The only reason the pref was there is that new features tend to have prefs to disable them. First because those are useful for enabling a feature for testing before it may be ready to be on by default, second in case there's a serious problem with the feature that requires it to be turned off in a hurry. But once a feature has been shipping and on by default for a while, prefs to disable it just end up being technical debt, and tend to get removed like any other technical debt when people get a chance.
In all seriousness it's not a bad list as a handy reference.
On iOS it links to Fabric and Crashlytics. Both of those did not pass Mozilla's strict data collection rules. I'd love to use them in our mobile products, but they collect too much data, too much personal identifyable data, and store all of that at a third party. (Owned by Google)
curl -sL https://www.mozilla.com | html2pdf | pdfviewer
The whole raison d'être of Brave is to restore privacy to consumers of advertisements while being fair to publishers.
The codebase is all MPL2 on Github. Nothing stopping you or anyone forking it, yada yada.
What we're most excited about are opt-in, user-private and -anonymous ads, long form and at low frequency, where you get 70% of the gross revenue.

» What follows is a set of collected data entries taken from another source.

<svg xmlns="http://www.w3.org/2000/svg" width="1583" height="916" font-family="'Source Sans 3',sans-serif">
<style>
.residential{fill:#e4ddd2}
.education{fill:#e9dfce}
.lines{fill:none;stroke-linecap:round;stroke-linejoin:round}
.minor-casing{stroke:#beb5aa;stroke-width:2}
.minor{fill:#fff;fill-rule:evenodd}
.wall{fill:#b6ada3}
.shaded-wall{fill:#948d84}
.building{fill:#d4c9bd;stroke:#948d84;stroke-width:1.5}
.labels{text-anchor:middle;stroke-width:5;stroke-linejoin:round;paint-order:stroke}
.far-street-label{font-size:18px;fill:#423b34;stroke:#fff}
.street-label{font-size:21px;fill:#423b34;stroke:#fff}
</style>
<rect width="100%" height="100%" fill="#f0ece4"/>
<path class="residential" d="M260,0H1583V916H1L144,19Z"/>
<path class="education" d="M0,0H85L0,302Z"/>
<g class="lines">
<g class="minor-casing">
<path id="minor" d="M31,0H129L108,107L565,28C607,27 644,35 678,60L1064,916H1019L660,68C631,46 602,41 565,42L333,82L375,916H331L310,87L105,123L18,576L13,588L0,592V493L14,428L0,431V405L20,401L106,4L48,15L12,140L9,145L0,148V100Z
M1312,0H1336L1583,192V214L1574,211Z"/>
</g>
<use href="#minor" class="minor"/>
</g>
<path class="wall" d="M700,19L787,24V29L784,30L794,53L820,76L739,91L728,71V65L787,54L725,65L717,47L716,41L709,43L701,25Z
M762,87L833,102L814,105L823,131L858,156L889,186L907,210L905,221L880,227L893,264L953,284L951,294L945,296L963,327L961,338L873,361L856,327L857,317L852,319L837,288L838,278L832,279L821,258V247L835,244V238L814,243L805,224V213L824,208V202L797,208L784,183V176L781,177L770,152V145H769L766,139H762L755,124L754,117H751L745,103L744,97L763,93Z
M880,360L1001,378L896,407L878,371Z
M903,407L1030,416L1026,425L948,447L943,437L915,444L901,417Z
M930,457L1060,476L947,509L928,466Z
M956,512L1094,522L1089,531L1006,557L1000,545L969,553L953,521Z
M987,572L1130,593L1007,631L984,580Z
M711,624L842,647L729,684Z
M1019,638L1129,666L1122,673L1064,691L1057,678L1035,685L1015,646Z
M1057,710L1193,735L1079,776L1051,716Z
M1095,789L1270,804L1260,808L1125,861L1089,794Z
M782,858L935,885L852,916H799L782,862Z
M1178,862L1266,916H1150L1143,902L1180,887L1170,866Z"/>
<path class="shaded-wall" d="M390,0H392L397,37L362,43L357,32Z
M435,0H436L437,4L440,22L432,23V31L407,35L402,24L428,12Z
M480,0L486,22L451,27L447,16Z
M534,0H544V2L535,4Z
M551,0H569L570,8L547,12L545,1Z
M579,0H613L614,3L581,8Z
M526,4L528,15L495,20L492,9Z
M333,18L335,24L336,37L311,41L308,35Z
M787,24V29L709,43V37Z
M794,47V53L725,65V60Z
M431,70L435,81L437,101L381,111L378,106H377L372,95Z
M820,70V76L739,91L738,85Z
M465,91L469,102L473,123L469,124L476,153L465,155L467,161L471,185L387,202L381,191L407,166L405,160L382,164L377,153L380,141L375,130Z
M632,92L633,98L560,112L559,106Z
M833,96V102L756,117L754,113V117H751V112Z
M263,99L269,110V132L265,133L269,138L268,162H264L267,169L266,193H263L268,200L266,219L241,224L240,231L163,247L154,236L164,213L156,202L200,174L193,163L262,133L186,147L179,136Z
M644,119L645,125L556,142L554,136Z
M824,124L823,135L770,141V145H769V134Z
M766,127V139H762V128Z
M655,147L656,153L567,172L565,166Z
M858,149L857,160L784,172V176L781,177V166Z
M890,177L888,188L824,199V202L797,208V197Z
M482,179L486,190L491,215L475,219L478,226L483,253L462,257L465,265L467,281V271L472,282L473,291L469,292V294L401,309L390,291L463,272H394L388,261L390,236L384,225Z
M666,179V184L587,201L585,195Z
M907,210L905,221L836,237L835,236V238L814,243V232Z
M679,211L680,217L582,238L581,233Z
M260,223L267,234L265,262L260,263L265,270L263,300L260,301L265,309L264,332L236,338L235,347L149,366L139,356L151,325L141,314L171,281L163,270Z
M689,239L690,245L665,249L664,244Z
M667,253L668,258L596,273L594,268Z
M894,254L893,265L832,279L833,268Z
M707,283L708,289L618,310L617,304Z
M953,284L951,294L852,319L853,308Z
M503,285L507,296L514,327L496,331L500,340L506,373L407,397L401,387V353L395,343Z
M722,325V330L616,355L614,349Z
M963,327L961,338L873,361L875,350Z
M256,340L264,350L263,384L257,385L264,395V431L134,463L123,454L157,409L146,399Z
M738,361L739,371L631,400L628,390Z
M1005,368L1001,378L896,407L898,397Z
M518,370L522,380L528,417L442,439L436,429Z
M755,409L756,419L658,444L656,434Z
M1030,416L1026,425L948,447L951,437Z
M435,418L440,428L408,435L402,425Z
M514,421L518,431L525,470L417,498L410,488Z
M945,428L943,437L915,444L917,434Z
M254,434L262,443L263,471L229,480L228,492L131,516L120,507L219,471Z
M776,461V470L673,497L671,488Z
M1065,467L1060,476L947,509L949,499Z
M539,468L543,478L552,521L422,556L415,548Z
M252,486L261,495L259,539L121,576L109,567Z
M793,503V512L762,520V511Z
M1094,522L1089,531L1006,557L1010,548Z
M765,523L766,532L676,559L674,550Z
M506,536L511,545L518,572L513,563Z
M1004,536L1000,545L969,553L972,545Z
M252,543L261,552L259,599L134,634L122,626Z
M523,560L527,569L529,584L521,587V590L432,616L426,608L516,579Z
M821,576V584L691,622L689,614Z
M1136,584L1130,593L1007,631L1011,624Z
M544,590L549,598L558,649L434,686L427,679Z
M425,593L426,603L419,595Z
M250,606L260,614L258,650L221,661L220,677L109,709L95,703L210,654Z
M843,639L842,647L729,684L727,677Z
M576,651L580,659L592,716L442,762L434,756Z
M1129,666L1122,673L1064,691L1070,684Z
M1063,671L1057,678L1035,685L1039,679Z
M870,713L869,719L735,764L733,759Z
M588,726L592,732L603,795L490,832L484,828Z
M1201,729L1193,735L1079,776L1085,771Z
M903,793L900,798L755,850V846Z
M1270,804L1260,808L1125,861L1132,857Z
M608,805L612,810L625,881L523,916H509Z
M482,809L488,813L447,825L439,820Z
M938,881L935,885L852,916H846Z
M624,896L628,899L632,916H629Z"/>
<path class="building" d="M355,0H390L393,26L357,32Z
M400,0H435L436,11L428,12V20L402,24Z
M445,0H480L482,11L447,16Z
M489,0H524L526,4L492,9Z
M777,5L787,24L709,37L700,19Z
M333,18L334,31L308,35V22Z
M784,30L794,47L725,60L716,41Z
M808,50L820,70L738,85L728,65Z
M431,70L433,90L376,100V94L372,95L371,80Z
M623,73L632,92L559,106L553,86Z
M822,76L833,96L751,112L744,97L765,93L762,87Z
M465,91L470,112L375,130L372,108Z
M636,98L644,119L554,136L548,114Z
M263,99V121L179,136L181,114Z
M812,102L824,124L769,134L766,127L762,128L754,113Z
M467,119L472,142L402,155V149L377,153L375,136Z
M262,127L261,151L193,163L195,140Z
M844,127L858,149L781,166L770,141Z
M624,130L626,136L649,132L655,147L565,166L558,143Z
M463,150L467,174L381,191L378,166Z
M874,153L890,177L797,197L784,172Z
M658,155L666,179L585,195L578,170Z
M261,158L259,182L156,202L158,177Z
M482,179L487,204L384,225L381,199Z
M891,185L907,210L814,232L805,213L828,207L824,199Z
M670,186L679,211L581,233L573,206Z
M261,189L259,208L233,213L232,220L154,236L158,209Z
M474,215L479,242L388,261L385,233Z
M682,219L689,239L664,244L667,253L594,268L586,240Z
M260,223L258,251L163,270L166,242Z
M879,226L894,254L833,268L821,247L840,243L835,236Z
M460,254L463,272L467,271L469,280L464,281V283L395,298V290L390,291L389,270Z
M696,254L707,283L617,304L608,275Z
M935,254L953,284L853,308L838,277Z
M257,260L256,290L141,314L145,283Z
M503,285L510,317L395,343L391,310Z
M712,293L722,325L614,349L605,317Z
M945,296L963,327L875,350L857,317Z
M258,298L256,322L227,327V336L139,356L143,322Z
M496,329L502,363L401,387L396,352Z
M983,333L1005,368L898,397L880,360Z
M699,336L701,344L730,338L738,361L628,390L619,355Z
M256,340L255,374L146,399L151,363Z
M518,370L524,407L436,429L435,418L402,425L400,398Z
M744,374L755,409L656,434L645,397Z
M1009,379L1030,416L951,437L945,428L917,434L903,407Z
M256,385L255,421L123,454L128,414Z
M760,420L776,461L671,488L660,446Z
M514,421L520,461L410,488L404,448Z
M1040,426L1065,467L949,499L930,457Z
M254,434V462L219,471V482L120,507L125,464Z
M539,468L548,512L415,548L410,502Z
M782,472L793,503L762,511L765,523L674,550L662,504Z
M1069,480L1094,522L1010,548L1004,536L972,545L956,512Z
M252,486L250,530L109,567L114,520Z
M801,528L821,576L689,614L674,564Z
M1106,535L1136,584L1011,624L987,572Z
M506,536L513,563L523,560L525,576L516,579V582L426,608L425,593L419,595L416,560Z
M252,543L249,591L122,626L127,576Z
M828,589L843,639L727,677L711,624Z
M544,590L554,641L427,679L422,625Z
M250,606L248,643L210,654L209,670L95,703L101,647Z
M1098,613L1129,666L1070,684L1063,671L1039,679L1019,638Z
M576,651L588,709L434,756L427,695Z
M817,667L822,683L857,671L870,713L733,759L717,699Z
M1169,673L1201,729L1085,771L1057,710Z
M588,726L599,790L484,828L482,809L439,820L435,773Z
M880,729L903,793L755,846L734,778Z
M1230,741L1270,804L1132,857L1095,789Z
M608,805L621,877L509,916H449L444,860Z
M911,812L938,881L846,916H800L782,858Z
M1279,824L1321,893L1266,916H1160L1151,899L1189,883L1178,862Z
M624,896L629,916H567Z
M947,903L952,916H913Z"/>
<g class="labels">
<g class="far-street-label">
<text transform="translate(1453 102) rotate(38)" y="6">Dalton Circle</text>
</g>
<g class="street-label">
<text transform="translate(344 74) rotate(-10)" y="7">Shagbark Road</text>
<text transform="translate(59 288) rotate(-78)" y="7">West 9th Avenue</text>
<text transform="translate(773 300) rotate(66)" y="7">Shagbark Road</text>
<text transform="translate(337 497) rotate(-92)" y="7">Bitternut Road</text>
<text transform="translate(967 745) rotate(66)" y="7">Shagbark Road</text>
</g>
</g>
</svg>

In either case some brand principles:
1. We pay 70% to the ad "inventory owner" -- the person who is giving attention space up for the ad
2. We always pay the user as much as, or more than, we take. This aligns our interests.

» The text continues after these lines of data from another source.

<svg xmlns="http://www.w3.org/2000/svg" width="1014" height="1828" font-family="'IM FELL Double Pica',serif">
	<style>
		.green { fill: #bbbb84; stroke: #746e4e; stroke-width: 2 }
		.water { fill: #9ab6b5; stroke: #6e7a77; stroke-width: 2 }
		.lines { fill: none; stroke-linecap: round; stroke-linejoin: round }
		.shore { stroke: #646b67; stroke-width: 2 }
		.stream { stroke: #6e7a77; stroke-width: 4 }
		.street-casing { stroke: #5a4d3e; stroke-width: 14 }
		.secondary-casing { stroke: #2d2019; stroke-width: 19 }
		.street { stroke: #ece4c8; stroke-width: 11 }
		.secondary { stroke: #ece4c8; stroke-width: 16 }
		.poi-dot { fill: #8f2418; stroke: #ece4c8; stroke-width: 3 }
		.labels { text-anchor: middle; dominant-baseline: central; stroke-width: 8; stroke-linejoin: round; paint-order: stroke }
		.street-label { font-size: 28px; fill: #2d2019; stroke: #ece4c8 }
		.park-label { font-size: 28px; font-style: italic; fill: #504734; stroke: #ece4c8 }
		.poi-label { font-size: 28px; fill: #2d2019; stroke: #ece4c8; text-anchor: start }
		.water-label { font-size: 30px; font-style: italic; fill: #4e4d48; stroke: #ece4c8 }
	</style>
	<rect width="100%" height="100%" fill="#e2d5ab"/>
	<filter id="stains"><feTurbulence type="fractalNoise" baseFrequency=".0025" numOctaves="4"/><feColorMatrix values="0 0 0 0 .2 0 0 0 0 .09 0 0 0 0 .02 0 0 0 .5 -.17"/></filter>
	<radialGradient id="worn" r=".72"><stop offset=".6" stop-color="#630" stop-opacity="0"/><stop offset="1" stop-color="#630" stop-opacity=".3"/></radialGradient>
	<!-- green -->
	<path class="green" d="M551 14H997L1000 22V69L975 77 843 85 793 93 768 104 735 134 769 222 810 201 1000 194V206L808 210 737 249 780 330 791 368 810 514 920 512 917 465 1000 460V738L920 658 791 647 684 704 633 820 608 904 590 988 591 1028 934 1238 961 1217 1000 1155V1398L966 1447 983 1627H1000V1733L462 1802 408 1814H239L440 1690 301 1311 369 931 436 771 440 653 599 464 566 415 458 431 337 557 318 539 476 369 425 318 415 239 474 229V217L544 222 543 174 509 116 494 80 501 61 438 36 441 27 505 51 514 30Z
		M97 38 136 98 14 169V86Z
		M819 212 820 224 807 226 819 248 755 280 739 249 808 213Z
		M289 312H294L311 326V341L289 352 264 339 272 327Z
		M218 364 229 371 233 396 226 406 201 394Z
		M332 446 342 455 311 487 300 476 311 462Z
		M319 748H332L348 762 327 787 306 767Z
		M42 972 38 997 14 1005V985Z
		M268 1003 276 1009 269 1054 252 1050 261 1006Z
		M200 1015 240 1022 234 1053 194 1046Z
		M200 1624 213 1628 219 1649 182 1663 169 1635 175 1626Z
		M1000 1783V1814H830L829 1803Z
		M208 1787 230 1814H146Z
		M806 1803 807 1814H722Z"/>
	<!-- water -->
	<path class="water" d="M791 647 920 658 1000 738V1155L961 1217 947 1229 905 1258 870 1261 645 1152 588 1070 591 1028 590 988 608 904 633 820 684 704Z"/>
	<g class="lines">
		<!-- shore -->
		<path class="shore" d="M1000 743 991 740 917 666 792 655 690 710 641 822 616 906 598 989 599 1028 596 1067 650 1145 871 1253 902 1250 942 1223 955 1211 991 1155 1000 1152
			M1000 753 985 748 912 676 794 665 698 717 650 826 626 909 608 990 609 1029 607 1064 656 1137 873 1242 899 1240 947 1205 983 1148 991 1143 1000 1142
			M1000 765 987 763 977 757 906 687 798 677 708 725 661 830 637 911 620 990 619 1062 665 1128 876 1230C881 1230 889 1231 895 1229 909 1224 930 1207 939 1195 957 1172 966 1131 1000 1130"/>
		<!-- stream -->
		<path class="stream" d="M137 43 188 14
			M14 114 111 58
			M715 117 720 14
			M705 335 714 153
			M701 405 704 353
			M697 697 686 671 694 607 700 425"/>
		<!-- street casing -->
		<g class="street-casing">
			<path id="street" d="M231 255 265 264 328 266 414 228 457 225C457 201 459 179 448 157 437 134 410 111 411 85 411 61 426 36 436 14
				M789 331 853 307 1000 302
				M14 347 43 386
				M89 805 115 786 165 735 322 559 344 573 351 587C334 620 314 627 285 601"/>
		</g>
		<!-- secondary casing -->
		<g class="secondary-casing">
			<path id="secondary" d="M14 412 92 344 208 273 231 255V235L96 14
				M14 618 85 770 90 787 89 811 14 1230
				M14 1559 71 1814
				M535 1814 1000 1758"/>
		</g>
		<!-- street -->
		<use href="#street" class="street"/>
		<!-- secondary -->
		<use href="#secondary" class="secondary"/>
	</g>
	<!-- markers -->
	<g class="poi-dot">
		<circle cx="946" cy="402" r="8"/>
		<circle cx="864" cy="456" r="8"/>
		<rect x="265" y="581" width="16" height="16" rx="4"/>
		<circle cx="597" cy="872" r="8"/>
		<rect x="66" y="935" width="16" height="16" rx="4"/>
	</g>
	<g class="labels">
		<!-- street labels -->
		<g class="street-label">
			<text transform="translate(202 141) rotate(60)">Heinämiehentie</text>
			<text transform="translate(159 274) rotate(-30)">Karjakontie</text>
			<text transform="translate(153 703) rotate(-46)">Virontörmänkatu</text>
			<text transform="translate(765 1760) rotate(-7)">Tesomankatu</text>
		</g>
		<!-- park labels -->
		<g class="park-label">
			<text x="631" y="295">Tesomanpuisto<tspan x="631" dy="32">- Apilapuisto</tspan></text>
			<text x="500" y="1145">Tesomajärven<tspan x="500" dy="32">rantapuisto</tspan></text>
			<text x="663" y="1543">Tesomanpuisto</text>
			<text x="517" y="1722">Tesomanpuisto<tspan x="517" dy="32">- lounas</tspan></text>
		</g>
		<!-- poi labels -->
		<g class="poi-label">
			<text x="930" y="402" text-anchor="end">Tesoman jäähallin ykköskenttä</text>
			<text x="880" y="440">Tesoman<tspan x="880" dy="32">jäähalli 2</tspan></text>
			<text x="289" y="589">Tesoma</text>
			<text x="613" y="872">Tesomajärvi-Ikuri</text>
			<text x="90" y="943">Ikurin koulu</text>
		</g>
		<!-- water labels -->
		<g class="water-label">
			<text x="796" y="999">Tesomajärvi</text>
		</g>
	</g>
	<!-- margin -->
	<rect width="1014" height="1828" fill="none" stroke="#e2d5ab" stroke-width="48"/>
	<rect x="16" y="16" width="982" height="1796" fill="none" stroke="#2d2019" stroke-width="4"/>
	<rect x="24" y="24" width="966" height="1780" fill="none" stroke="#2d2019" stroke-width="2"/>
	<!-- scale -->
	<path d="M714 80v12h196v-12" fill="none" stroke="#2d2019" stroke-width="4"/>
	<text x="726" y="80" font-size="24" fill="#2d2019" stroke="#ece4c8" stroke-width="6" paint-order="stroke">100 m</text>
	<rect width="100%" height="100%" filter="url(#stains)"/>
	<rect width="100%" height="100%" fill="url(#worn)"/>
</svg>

3. We never keep user data on any servers, whitelist ads for a fee, let trackers through to target or attribute/confirm.
The grand-parent post here is just flat wrong. In no case do we track user data for profit -- we never did and never will. All data in clear stays on your device. We use a ZKP protocol over a VPN for anonymous settlements/confirmations. Our site details all this: https://brave.com/.
It's just not as profitable to treat your users with respect, unfortunately.
> Your connection is not secure
> SEC_ERROR_EXPIRED_CERTIFICATE (expired October 31, 2017)
Should this information become inaccessible because certs weren't paid for?
This is exactly the point I was going after. It would be one thing if the cert had just expired but cmon, October 31, 2017 really?
In my case, it's because I haven't had the desire to go in and redo the nginx config on this machine. But sure, that makes the content wrong, or something.
If your own Nginx server cannot serve up a proper and protected session, why should I consider what you've written on the website? Actually how can I know that what I'm reading is what you wrote if the session is already compromised from the start?
> but you hadn't paid your protection money to the CA racket in a while.
Yes, you sometimes have to pay for that cert from a CA but that's not why certificates expire.
Besides, your CA is Let's Encrypt so this point is completely useless but it does make an easy excuse.
Enough with the drama please.
>Enough with the drama please.
Indeed. Petty sniping in an attempt to avoid engaging the content lowers the level of discourse substantially.